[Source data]

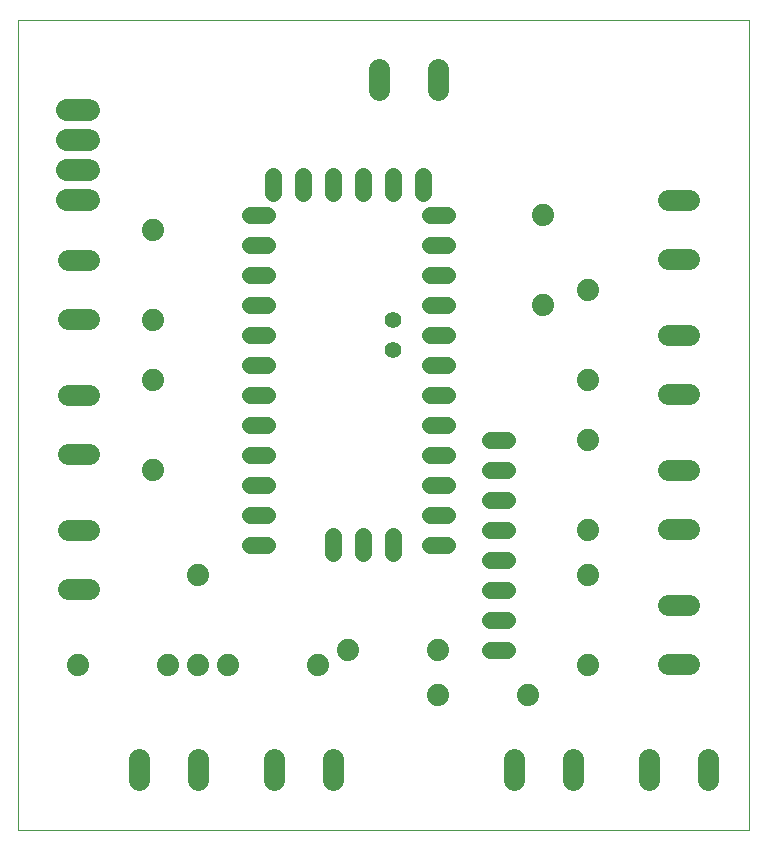
<source format=gtl>
G75*
%MOIN*%
%OFA0B0*%
%FSLAX25Y25*%
%IPPOS*%
%LPD*%
%AMOC8*
5,1,8,0,0,1.08239X$1,22.5*
%
%ADD10C,0.00000*%
%ADD11C,0.07400*%
%ADD12C,0.07400*%
%ADD13C,0.05550*%
%ADD14C,0.05550*%
%ADD15C,0.07100*%
%ADD16C,0.05600*%
D10*
X0001600Y0001600D02*
X0001600Y0271561D01*
X0245301Y0271561D01*
X0245301Y0001600D01*
X0001600Y0001600D01*
D11*
X0017900Y0211600D02*
X0025300Y0211600D01*
X0025300Y0221600D02*
X0017900Y0221600D01*
X0017900Y0231600D02*
X0025300Y0231600D01*
X0025300Y0241600D02*
X0017900Y0241600D01*
D12*
X0046600Y0201600D03*
X0046600Y0171600D03*
X0046600Y0151600D03*
X0046600Y0121600D03*
X0061600Y0086600D03*
X0061600Y0056600D03*
X0051600Y0056600D03*
X0071600Y0056600D03*
X0101600Y0056600D03*
X0111600Y0061600D03*
X0141600Y0061600D03*
X0141600Y0046600D03*
X0171600Y0046600D03*
X0191600Y0056600D03*
X0191600Y0086600D03*
X0191600Y0101600D03*
X0191600Y0131600D03*
X0191600Y0151600D03*
X0176600Y0176600D03*
X0191600Y0181600D03*
X0176600Y0206600D03*
X0021600Y0056600D03*
D13*
X0078825Y0096600D02*
X0084375Y0096600D01*
X0084375Y0106600D02*
X0078825Y0106600D01*
X0078825Y0116600D02*
X0084375Y0116600D01*
X0084375Y0126600D02*
X0078825Y0126600D01*
X0078825Y0136600D02*
X0084375Y0136600D01*
X0084375Y0146600D02*
X0078825Y0146600D01*
X0078825Y0156600D02*
X0084375Y0156600D01*
X0084375Y0166600D02*
X0078825Y0166600D01*
X0078825Y0176600D02*
X0084375Y0176600D01*
X0084375Y0186600D02*
X0078825Y0186600D01*
X0078825Y0196600D02*
X0084375Y0196600D01*
X0084375Y0206600D02*
X0078825Y0206600D01*
X0086600Y0213825D02*
X0086600Y0219375D01*
X0096600Y0219375D02*
X0096600Y0213825D01*
X0106600Y0213825D02*
X0106600Y0219375D01*
X0116600Y0219375D02*
X0116600Y0213825D01*
X0126600Y0213825D02*
X0126600Y0219375D01*
X0136600Y0219375D02*
X0136600Y0213825D01*
X0138825Y0206600D02*
X0144375Y0206600D01*
X0144375Y0196600D02*
X0138825Y0196600D01*
X0138825Y0186600D02*
X0144375Y0186600D01*
X0144375Y0176600D02*
X0138825Y0176600D01*
X0138825Y0166600D02*
X0144375Y0166600D01*
X0144375Y0156600D02*
X0138825Y0156600D01*
X0138825Y0146600D02*
X0144375Y0146600D01*
X0144375Y0136600D02*
X0138825Y0136600D01*
X0138825Y0126600D02*
X0144375Y0126600D01*
X0144375Y0116600D02*
X0138825Y0116600D01*
X0138825Y0106600D02*
X0144375Y0106600D01*
X0144375Y0096600D02*
X0138825Y0096600D01*
X0126600Y0099375D02*
X0126600Y0093825D01*
X0116600Y0093825D02*
X0116600Y0099375D01*
X0106600Y0099375D02*
X0106600Y0093825D01*
D14*
X0126600Y0161600D03*
X0126600Y0171600D03*
D15*
X0121757Y0248050D02*
X0121757Y0255150D01*
X0141443Y0255150D02*
X0141443Y0248050D01*
X0218050Y0211443D02*
X0225150Y0211443D01*
X0225150Y0191757D02*
X0218050Y0191757D01*
X0218050Y0166443D02*
X0225150Y0166443D01*
X0225150Y0146757D02*
X0218050Y0146757D01*
X0218050Y0121443D02*
X0225150Y0121443D01*
X0225150Y0101757D02*
X0218050Y0101757D01*
X0218050Y0076443D02*
X0225150Y0076443D01*
X0225150Y0056757D02*
X0218050Y0056757D01*
X0211757Y0025150D02*
X0211757Y0018050D01*
X0231443Y0018050D02*
X0231443Y0025150D01*
X0186443Y0025150D02*
X0186443Y0018050D01*
X0166757Y0018050D02*
X0166757Y0025150D01*
X0106443Y0025150D02*
X0106443Y0018050D01*
X0086757Y0018050D02*
X0086757Y0025150D01*
X0061443Y0025150D02*
X0061443Y0018050D01*
X0041757Y0018050D02*
X0041757Y0025150D01*
X0025150Y0081757D02*
X0018050Y0081757D01*
X0018050Y0101443D02*
X0025150Y0101443D01*
X0025150Y0126757D02*
X0018050Y0126757D01*
X0018050Y0146443D02*
X0025150Y0146443D01*
X0025150Y0171757D02*
X0018050Y0171757D01*
X0018050Y0191443D02*
X0025150Y0191443D01*
D16*
X0158800Y0131600D02*
X0164400Y0131600D01*
X0164400Y0121600D02*
X0158800Y0121600D01*
X0158800Y0111600D02*
X0164400Y0111600D01*
X0164400Y0101600D02*
X0158800Y0101600D01*
X0158800Y0091600D02*
X0164400Y0091600D01*
X0164400Y0081600D02*
X0158800Y0081600D01*
X0158800Y0071600D02*
X0164400Y0071600D01*
X0164400Y0061600D02*
X0158800Y0061600D01*
M02*

</source>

Goal of the exercise:
Return the data exactly. Pictures stay out.

Your solution:
<source format=gtl>
G75*
%MOIN*%
%OFA0B0*%
%FSLAX25Y25*%
%IPPOS*%
%LPD*%
%AMOC8*
5,1,8,0,0,1.08239X$1,22.5*
%
%ADD10C,0.00000*%
%ADD11C,0.07400*%
%ADD12C,0.07400*%
%ADD13C,0.05550*%
%ADD14C,0.05550*%
%ADD15C,0.07100*%
%ADD16C,0.05600*%
D10*
X0001600Y0001600D02*
X0001600Y0271561D01*
X0245301Y0271561D01*
X0245301Y0001600D01*
X0001600Y0001600D01*
D11*
X0017900Y0211600D02*
X0025300Y0211600D01*
X0025300Y0221600D02*
X0017900Y0221600D01*
X0017900Y0231600D02*
X0025300Y0231600D01*
X0025300Y0241600D02*
X0017900Y0241600D01*
D12*
X0046600Y0201600D03*
X0046600Y0171600D03*
X0046600Y0151600D03*
X0046600Y0121600D03*
X0061600Y0086600D03*
X0061600Y0056600D03*
X0051600Y0056600D03*
X0071600Y0056600D03*
X0101600Y0056600D03*
X0111600Y0061600D03*
X0141600Y0061600D03*
X0141600Y0046600D03*
X0171600Y0046600D03*
X0191600Y0056600D03*
X0191600Y0086600D03*
X0191600Y0101600D03*
X0191600Y0131600D03*
X0191600Y0151600D03*
X0176600Y0176600D03*
X0191600Y0181600D03*
X0176600Y0206600D03*
X0021600Y0056600D03*
D13*
X0078825Y0096600D02*
X0084375Y0096600D01*
X0084375Y0106600D02*
X0078825Y0106600D01*
X0078825Y0116600D02*
X0084375Y0116600D01*
X0084375Y0126600D02*
X0078825Y0126600D01*
X0078825Y0136600D02*
X0084375Y0136600D01*
X0084375Y0146600D02*
X0078825Y0146600D01*
X0078825Y0156600D02*
X0084375Y0156600D01*
X0084375Y0166600D02*
X0078825Y0166600D01*
X0078825Y0176600D02*
X0084375Y0176600D01*
X0084375Y0186600D02*
X0078825Y0186600D01*
X0078825Y0196600D02*
X0084375Y0196600D01*
X0084375Y0206600D02*
X0078825Y0206600D01*
X0086600Y0213825D02*
X0086600Y0219375D01*
X0096600Y0219375D02*
X0096600Y0213825D01*
X0106600Y0213825D02*
X0106600Y0219375D01*
X0116600Y0219375D02*
X0116600Y0213825D01*
X0126600Y0213825D02*
X0126600Y0219375D01*
X0136600Y0219375D02*
X0136600Y0213825D01*
X0138825Y0206600D02*
X0144375Y0206600D01*
X0144375Y0196600D02*
X0138825Y0196600D01*
X0138825Y0186600D02*
X0144375Y0186600D01*
X0144375Y0176600D02*
X0138825Y0176600D01*
X0138825Y0166600D02*
X0144375Y0166600D01*
X0144375Y0156600D02*
X0138825Y0156600D01*
X0138825Y0146600D02*
X0144375Y0146600D01*
X0144375Y0136600D02*
X0138825Y0136600D01*
X0138825Y0126600D02*
X0144375Y0126600D01*
X0144375Y0116600D02*
X0138825Y0116600D01*
X0138825Y0106600D02*
X0144375Y0106600D01*
X0144375Y0096600D02*
X0138825Y0096600D01*
X0126600Y0099375D02*
X0126600Y0093825D01*
X0116600Y0093825D02*
X0116600Y0099375D01*
X0106600Y0099375D02*
X0106600Y0093825D01*
D14*
X0126600Y0161600D03*
X0126600Y0171600D03*
D15*
X0121757Y0248050D02*
X0121757Y0255150D01*
X0141443Y0255150D02*
X0141443Y0248050D01*
X0218050Y0211443D02*
X0225150Y0211443D01*
X0225150Y0191757D02*
X0218050Y0191757D01*
X0218050Y0166443D02*
X0225150Y0166443D01*
X0225150Y0146757D02*
X0218050Y0146757D01*
X0218050Y0121443D02*
X0225150Y0121443D01*
X0225150Y0101757D02*
X0218050Y0101757D01*
X0218050Y0076443D02*
X0225150Y0076443D01*
X0225150Y0056757D02*
X0218050Y0056757D01*
X0211757Y0025150D02*
X0211757Y0018050D01*
X0231443Y0018050D02*
X0231443Y0025150D01*
X0186443Y0025150D02*
X0186443Y0018050D01*
X0166757Y0018050D02*
X0166757Y0025150D01*
X0106443Y0025150D02*
X0106443Y0018050D01*
X0086757Y0018050D02*
X0086757Y0025150D01*
X0061443Y0025150D02*
X0061443Y0018050D01*
X0041757Y0018050D02*
X0041757Y0025150D01*
X0025150Y0081757D02*
X0018050Y0081757D01*
X0018050Y0101443D02*
X0025150Y0101443D01*
X0025150Y0126757D02*
X0018050Y0126757D01*
X0018050Y0146443D02*
X0025150Y0146443D01*
X0025150Y0171757D02*
X0018050Y0171757D01*
X0018050Y0191443D02*
X0025150Y0191443D01*
D16*
X0158800Y0131600D02*
X0164400Y0131600D01*
X0164400Y0121600D02*
X0158800Y0121600D01*
X0158800Y0111600D02*
X0164400Y0111600D01*
X0164400Y0101600D02*
X0158800Y0101600D01*
X0158800Y0091600D02*
X0164400Y0091600D01*
X0164400Y0081600D02*
X0158800Y0081600D01*
X0158800Y0071600D02*
X0164400Y0071600D01*
X0164400Y0061600D02*
X0158800Y0061600D01*
M02*

</source>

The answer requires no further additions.